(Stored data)
═══
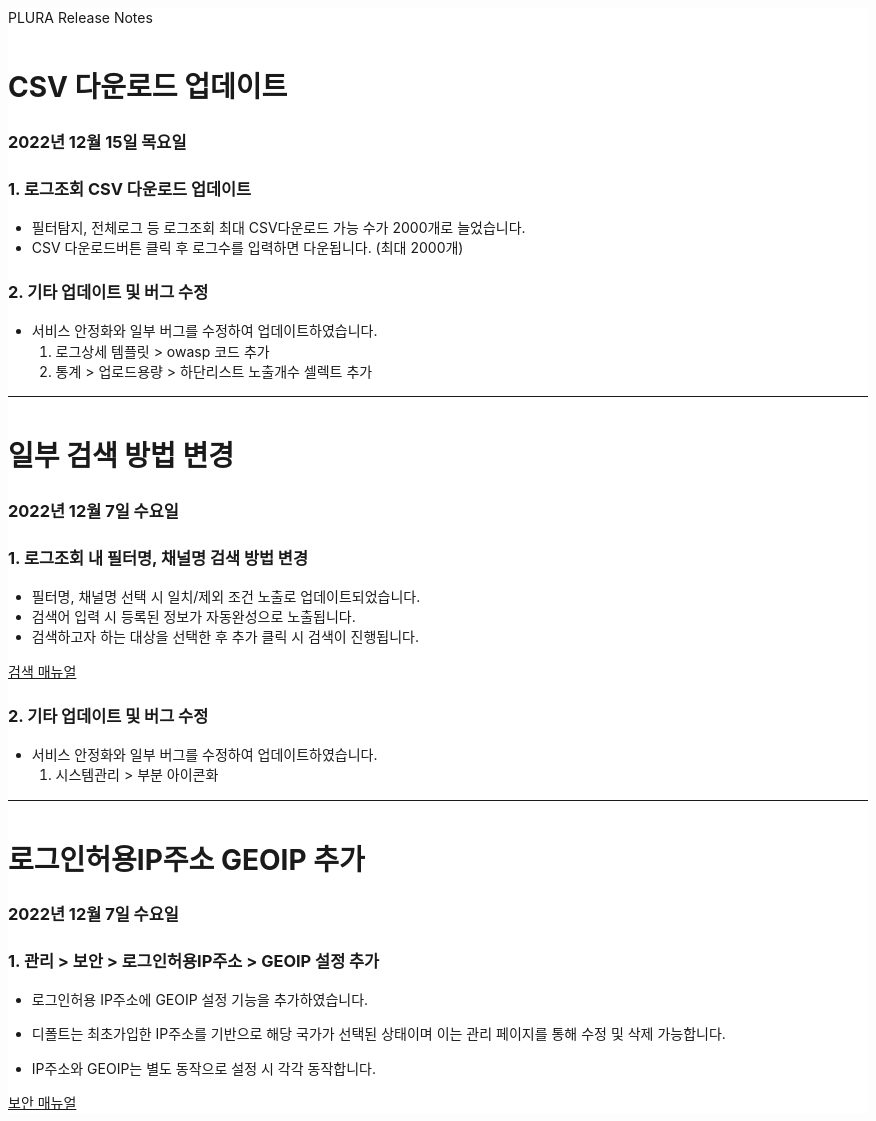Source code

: PLURA Release Notes

# CSV 다운로드 업데이트

### 2022년 12월 15일 목요일

### 1. 로그조회 CSV 다운로드 업데이트 

- 필터탐지, 전체로그 등 로그조회 최대 CSV다운로드 가능 수가 2000개로 늘었습니다.
- CSV 다운로드버튼 클릭 후 로그수를 입력하면 다운됩니다. (최대 2000개)

### 2. 기타 업데이트 및 버그 수정

- 서비스 안정화와 일부 버그를 수정하여 업데이트하였습니다.
   1) 로그상세 템플릿 > owasp 코드 추가
   2) 통계 > 업로드용량 > 하단리스트 노출개수 셀렉트 추가

---

# 일부 검색 방법 변경 

### 2022년 12월 7일 수요일

### 1. 로그조회 내 필터명, 채널명 검색 방법 변경

- 필터명, 채널명 선택 시 일치/제외 조건 노출로 업데이트되었습니다.
- 검색어 입력 시 등록된 정보가 자동완성으로 노출됩니다.
- 검색하고자 하는 대상을 선택한 후 추가 클릭 시 검색이 진행됩니다.

[검색 매뉴얼](https://docs.plura.io/ko/fn/comm/search)

### 2. 기타 업데이트 및 버그 수정

- 서비스 안정화와 일부 버그를 수정하여 업데이트하였습니다.
   1) 시스템관리 > 부분 아이콘화

---

# 로그인허용IP주소 GEOIP 추가

### 2022년 12월 7일 수요일

### 1. 관리 > 보안 > 로그인허용IP주소 > GEOIP 설정 추가

- 로그인허용 IP주소에 GEOIP 설정 기능을 추가하였습니다.
* 디폴트는 최초가입한 IP주소를 기반으로 해당 국가가 선택된 상태이며 이는 관리 페이지를 통해 수정 및 삭제 가능합니다.
- IP주소와 GEOIP는 별도 동작으로 설정 시 각각 동작합니다.

[보안 매뉴얼](https://docs.plura.io/ko/fn/comm/mgmt/security)
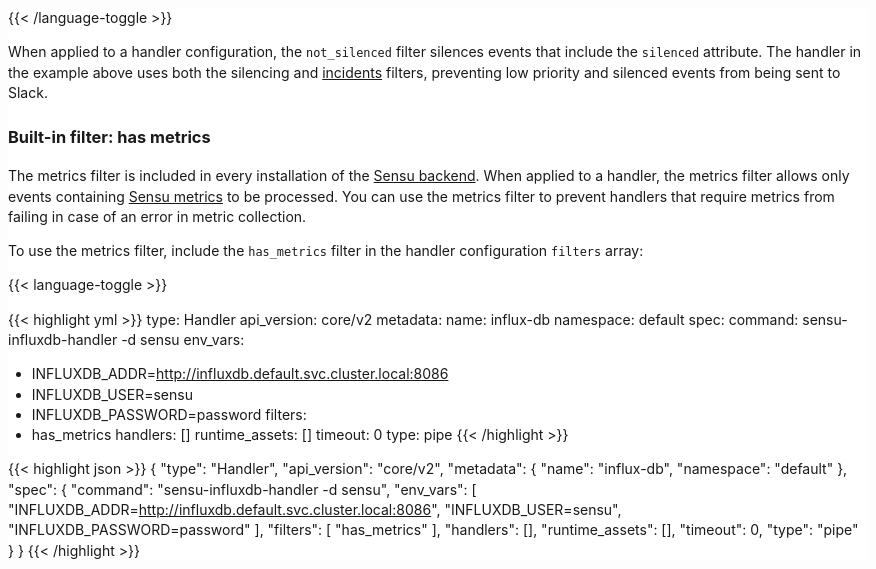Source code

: {{< /language-toggle >}}

When applied to a handler configuration, the `not_silenced` filter silences events that include the `silenced` attribute. The handler in the example above uses both the silencing and [incidents][7] filters, preventing low priority and silenced events from being sent to Slack.

### Built-in filter: has metrics

The metrics filter is included in every installation of the [Sensu backend][8].
When applied to a handler, the metrics filter allows only events containing [Sensu metrics][9] to be processed.
You can use the metrics filter to prevent handlers that require metrics from failing in case of an error in metric collection.

To use the metrics filter, include the `has_metrics` filter in the handler configuration `filters` array:

{{< language-toggle >}}

{{< highlight yml >}}
type: Handler
api_version: core/v2
metadata:
  name: influx-db
  namespace: default
spec:
  command: sensu-influxdb-handler -d sensu
  env_vars:
  - INFLUXDB_ADDR=http://influxdb.default.svc.cluster.local:8086
  - INFLUXDB_USER=sensu
  - INFLUXDB_PASSWORD=password
  filters:
  - has_metrics
  handlers: []
  runtime_assets: []
  timeout: 0
  type: pipe
{{< /highlight >}}

{{< highlight json >}}
{
  "type": "Handler",
  "api_version": "core/v2",
  "metadata": {
    "name": "influx-db",
    "namespace": "default"
  },
  "spec": {
    "command": "sensu-influxdb-handler -d sensu",
    "env_vars": [
      "INFLUXDB_ADDR=http://influxdb.default.svc.cluster.local:8086",
      "INFLUXDB_USER=sensu",
      "INFLUXDB_PASSWORD=password"
    ],
    "filters": [
      "has_metrics"
    ],
    "handlers": [],
    "runtime_assets": [],
    "timeout": 0,
    "type": "pipe"
  }
}
{{< /highlight >}}


[1]: #inclusive-and-exclusive-filtering
[2]: #when-attributes
[3]: ../../reference/sensuctl/#time-windows
[4]: ../../guides/send-slack-alerts
[5]: ../../guides/plan-maintenance/
[6]: ../silencing
[7]: #built-in-filter-only-incidents
[8]: ../backend
[9]: ../events
[10]: ../rbac#namespaces
[11]: #metadata-attributes
[sc]: ../../sensuctl/reference#creating-resources
[sp]: #spec-attributes
[12]: ../hooks
[13]: ../../guides/extract-metrics-with-checks
[14]: ../checks#using-a-proxy-check-to-monitor-a-proxy-entity
[15]: ../checks#using-a-proxy-check-to-monitor-multiple-proxy-entities
[16]: ../checks#round-robin-checks
[17]: ../assets
[18]: ../entities#system-attributes
[19]: ../checks/#metadata-attributes
[20]: ../events/#history-attributes
[21]: ../checks#check-scheduling
[22]: ../handlers
[23]: ../events#metric-attributes
[24]: ../entities#metadata-attributes
[25]: ../rbac#default-roles
[26]: ../agent#keepalive-monitoring
[27]: ../sensu-query-expressions
[28]: ../events#event-format
[api-filter]: ../../api/overview#filtering
[sensuctl-filter]: ../../sensuctl/reference#filtering
[29]: ../events#occurrences-and-occurrences-watermark
[alert-fatigue]: ../../guides/reduce-alert-fatigue/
═══
- **Written task**: Reproduce each entry precisely. Leave the pictures out.

- **Task solution**:
Source code

: PLURA Release Notes

# CSV 다운로드 업데이트

### 2022년 12월 15일 목요일

### 1. 로그조회 CSV 다운로드 업데이트 

- 필터탐지, 전체로그 등 로그조회 최대 CSV다운로드 가능 수가 2000개로 늘었습니다.
- CSV 다운로드버튼 클릭 후 로그수를 입력하면 다운됩니다. (최대 2000개)

### 2. 기타 업데이트 및 버그 수정

- 서비스 안정화와 일부 버그를 수정하여 업데이트하였습니다.
   1) 로그상세 템플릿 > owasp 코드 추가
   2) 통계 > 업로드용량 > 하단리스트 노출개수 셀렉트 추가

---

# 일부 검색 방법 변경 

### 2022년 12월 7일 수요일

### 1. 로그조회 내 필터명, 채널명 검색 방법 변경

- 필터명, 채널명 선택 시 일치/제외 조건 노출로 업데이트되었습니다.
- 검색어 입력 시 등록된 정보가 자동완성으로 노출됩니다.
- 검색하고자 하는 대상을 선택한 후 추가 클릭 시 검색이 진행됩니다.

[검색 매뉴얼](https://docs.plura.io/ko/fn/comm/search)

### 2. 기타 업데이트 및 버그 수정

- 서비스 안정화와 일부 버그를 수정하여 업데이트하였습니다.
   1) 시스템관리 > 부분 아이콘화

---

# 로그인허용IP주소 GEOIP 추가

### 2022년 12월 7일 수요일

### 1. 관리 > 보안 > 로그인허용IP주소 > GEOIP 설정 추가

- 로그인허용 IP주소에 GEOIP 설정 기능을 추가하였습니다.
* 디폴트는 최초가입한 IP주소를 기반으로 해당 국가가 선택된 상태이며 이는 관리 페이지를 통해 수정 및 삭제 가능합니다.
- IP주소와 GEOIP는 별도 동작으로 설정 시 각각 동작합니다.

[보안 매뉴얼](https://docs.plura.io/ko/fn/comm/mgmt/security)
Source code

: {{< /language-toggle >}}

When applied to a handler configuration, the `not_silenced` filter silences events that include the `silenced` attribute. The handler in the example above uses both the silencing and [incidents][7] filters, preventing low priority and silenced events from being sent to Slack.

### Built-in filter: has metrics

The metrics filter is included in every installation of the [Sensu backend][8].
When applied to a handler, the metrics filter allows only events containing [Sensu metrics][9] to be processed.
You can use the metrics filter to prevent handlers that require metrics from failing in case of an error in metric collection.

To use the metrics filter, include the `has_metrics` filter in the handler configuration `filters` array:

{{< language-toggle >}}

{{< highlight yml >}}
type: Handler
api_version: core/v2
metadata:
  name: influx-db
  namespace: default
spec:
  command: sensu-influxdb-handler -d sensu
  env_vars:
  - INFLUXDB_ADDR=http://influxdb.default.svc.cluster.local:8086
  - INFLUXDB_USER=sensu
  - INFLUXDB_PASSWORD=password
  filters:
  - has_metrics
  handlers: []
  runtime_assets: []
  timeout: 0
  type: pipe
{{< /highlight >}}

{{< highlight json >}}
{
  "type": "Handler",
  "api_version": "core/v2",
  "metadata": {
    "name": "influx-db",
    "namespace": "default"
  },
  "spec": {
    "command": "sensu-influxdb-handler -d sensu",
    "env_vars": [
      "INFLUXDB_ADDR=http://influxdb.default.svc.cluster.local:8086",
      "INFLUXDB_USER=sensu",
      "INFLUXDB_PASSWORD=password"
    ],
    "filters": [
      "has_metrics"
    ],
    "handlers": [],
    "runtime_assets": [],
    "timeout": 0,
    "type": "pipe"
  }
}
{{< /highlight >}}


[1]: #inclusive-and-exclusive-filtering
[2]: #when-attributes
[3]: ../../reference/sensuctl/#time-windows
[4]: ../../guides/send-slack-alerts
[5]: ../../guides/plan-maintenance/
[6]: ../silencing
[7]: #built-in-filter-only-incidents
[8]: ../backend
[9]: ../events
[10]: ../rbac#namespaces
[11]: #metadata-attributes
[sc]: ../../sensuctl/reference#creating-resources
[sp]: #spec-attributes
[12]: ../hooks
[13]: ../../guides/extract-metrics-with-checks
[14]: ../checks#using-a-proxy-check-to-monitor-a-proxy-entity
[15]: ../checks#using-a-proxy-check-to-monitor-multiple-proxy-entities
[16]: ../checks#round-robin-checks
[17]: ../assets
[18]: ../entities#system-attributes
[19]: ../checks/#metadata-attributes
[20]: ../events/#history-attributes
[21]: ../checks#check-scheduling
[22]: ../handlers
[23]: ../events#metric-attributes
[24]: ../entities#metadata-attributes
[25]: ../rbac#default-roles
[26]: ../agent#keepalive-monitoring
[27]: ../sensu-query-expressions
[28]: ../events#event-format
[api-filter]: ../../api/overview#filtering
[sensuctl-filter]: ../../sensuctl/reference#filtering
[29]: ../events#occurrences-and-occurrences-watermark
[alert-fatigue]: ../../guides/reduce-alert-fatigue/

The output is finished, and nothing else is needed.